La préservation des intérêts patrimoniaux et de la continuité du service
Le juge vérifie que les modalités de cession respectent le principe de bon usage des deniers publics et la continuité du service public. Il souligne que la puissance publique conserve des pouvoirs de contrôle importants grâce au cahier des charges et à l’agrément des dirigeants. Le Conseil précise que le mécanisme d’indemnisation retenu permet une « évaluation objective et impartiale dans le respect des techniques appropriées ». Cette validation repose sur l’assurance que les biens nécessaires à la mission ne peuvent faire l’objet d’aucune saisie illégitime. Le législateur garantit ainsi que la privatisation ne compromet pas la pérennité des missions d’intérêt général confiées à l’opérateur privé.
La validation de ces choix économiques profonds n’exclut pas une vigilance accrue sur la forme des débats parlementaires.
II. La sanction rigoureuse de l’irrégularité de la procédure législative
Le contrôle strict des cavaliers législatifs
Le Conseil constitutionnel censure de nombreux articles en raison de l’absence de lien avec le projet de loi initial déposé par les autorités. Il s’appuie sur l’article 45 de la Constitution qui exige que tout amendement présente un lien, même indirect, avec le texte transmis.

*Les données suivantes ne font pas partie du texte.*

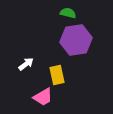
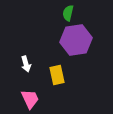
green semicircle: rotated 91 degrees counterclockwise
white arrow: rotated 112 degrees clockwise
pink trapezoid: moved 13 px left, 2 px down; rotated 85 degrees counterclockwise
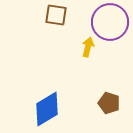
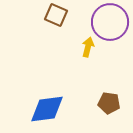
brown square: rotated 15 degrees clockwise
brown pentagon: rotated 10 degrees counterclockwise
blue diamond: rotated 24 degrees clockwise
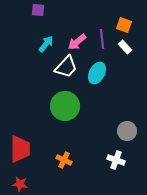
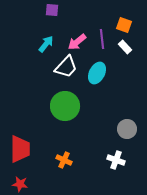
purple square: moved 14 px right
gray circle: moved 2 px up
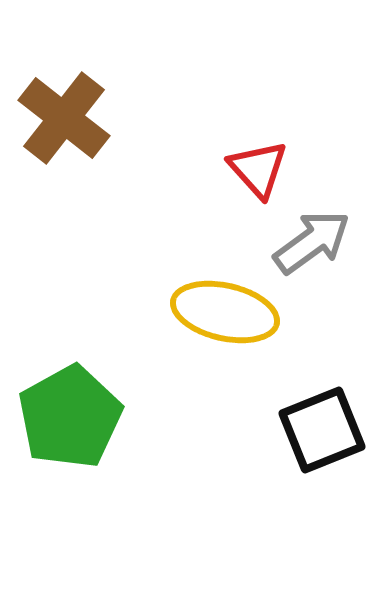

Plusieurs dispositions relatives à l’interdiction de produits pesticides ou à des règles de garantie des matières précieuses subissent cette annulation immédiate. Les juges constatent que ces mesures ont été introduites en première lecture sans respecter les exigences fondamentales de la procédure législative. Cette rigueur manifeste la volonté constante du juge de limiter les ajouts disparates lors de l’examen de textes législatifs volumineux.
La portée d’une décision protectrice de la clarté des débats
La censure des cavaliers législatifs protège la clarté et la sincérité du débat parlementaire sans se prononcer sur le fond des mesures. Le juge écarte toutefois le grief d’inconstitutionnalité concernant les modalités de consultation du cahier des charges provisoire par les députés requérants. Il considère que la communication de ce document réglementaire ne constituait pas une obligation et n’a pas altéré la sincérité des délibérations. Cette décision confirme que le Conseil privilégie le respect des règles structurelles de formation de la loi sur les considérations d’opportunité. Elle laisse au législateur la possibilité de réintroduire ultérieurement les mesures censurées dans des véhicules législatifs juridiquement appropriés.